L’apice dello scontro di ebbe quando alcune compagnie decisero di dirottare fondi di investimento fuori dallo stato di Israele e nei casi più estremi a traslocare la propria sede negli Stati Uniti. Questa faida non giovò all’economia israeliana che perse molto indotto generato dalle assunzioni delle compagnie. Ora con il richiamo alle armi la situazione non può che peggiorare e generare timore negli investitori stessi.
Il tasso di nascita delle startup da inizio 2023 non si è arrestato, ma le scelte delle sedi di sviluppo sono cambiate. Infatti, l’80% delle nuove startup israeliane nel 2023 ha scelto di costituirsi negli Stati Uniti, rispetto al 20% del 2022, secondo un sondaggio dell’Autorità israeliana per l’innovazione. Le aziende innovative che restano dovranno fare i conti con stringenti economie di guerre dettate dai tumulti regionali.
“Ci stiamo preparando per affrontare questa situazione nel lungo periodo” ha dichiarato a Reuters Noam Schwartz, fondatore e amministratore delegato di origine israeliana di ActiveFence, un’azienda tecnologica specializzata in sicurezza online. Oltre alle pressioni economiche si dovranno fare i conti con il richiamo dei riservisti al fronte, e ciò potrebbe condurre a potenziali interruzioni di personale nelle sedi di sviluppo. A tranquillizzare le aziende, come Intel ed Nvidia, in merio ci pensa lo stesso dirigente che afferma: “Abbiamo abbastanza persone nel mondo per assicurarci che tutto sia sotto controllo“.
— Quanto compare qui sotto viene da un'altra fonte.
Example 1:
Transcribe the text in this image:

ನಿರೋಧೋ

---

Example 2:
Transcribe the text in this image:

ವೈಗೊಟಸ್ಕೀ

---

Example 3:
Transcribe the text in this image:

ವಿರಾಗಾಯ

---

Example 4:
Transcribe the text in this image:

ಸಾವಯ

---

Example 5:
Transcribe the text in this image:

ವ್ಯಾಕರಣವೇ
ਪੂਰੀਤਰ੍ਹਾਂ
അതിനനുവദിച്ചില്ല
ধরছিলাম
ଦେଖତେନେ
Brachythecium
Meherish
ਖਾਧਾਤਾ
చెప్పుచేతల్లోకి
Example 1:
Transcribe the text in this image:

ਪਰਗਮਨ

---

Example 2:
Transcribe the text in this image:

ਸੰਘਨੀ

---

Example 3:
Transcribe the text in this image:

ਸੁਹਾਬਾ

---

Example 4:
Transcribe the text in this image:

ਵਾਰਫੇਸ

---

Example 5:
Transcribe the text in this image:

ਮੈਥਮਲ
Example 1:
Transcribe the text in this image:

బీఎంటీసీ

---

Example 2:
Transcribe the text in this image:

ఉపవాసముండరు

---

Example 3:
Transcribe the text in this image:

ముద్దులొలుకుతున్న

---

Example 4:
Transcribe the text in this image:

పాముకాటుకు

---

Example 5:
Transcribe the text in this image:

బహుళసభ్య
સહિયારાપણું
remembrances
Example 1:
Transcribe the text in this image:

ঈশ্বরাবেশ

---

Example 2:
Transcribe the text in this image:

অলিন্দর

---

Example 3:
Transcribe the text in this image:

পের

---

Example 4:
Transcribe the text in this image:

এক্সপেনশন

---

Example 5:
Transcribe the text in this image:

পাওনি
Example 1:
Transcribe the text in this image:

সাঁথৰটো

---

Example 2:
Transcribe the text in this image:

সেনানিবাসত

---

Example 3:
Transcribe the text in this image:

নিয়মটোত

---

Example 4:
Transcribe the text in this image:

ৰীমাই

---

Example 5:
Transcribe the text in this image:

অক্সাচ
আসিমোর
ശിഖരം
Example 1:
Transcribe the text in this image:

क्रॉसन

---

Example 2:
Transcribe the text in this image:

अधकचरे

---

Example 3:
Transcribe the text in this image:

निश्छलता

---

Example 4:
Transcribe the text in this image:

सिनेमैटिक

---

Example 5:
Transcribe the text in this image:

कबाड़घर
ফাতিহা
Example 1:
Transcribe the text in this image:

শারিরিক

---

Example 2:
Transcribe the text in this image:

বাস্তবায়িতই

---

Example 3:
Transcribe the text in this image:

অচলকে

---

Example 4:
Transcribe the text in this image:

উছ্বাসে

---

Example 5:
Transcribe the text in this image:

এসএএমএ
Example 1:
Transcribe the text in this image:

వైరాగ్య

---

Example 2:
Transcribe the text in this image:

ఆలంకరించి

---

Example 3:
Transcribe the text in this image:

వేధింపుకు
Alcuni osservatori sottolineano che questa fine della Silicon Wadi potrebbe essere solo una fase di mutamento dovuta a necessità di guerra. Infatti, esistono settori informatici ove la prospettiva bellicista potrebbe suonare la carica per nuove fonti di finanziamento di stampo statale. Si fa riferimento al settore dell’AI e della Cybersecurity. Un rafforzamento della difesa cibernetica risulterebbe necessario in una prospettiva di lunghi scontri, soprattutto a causa delle numerose falle nel sistema di intelligence di Tel Aviv.
Inoltre, uno sviluppo di intelligenza artificiale potrebbe giovare nella previsione di attacchi militari e per dedurre strategie di attacco vincenti. Il dirottamento dello sviluppo informatico verso mezzi di distruttivi non è una prospettiva rassicurante ma come, purtroppo, la storia insegna, i grandi progressi tecnologici passano per il campo di battaglia. Ove l’evoluzione civile umana finisce quella tecnologica progredisce.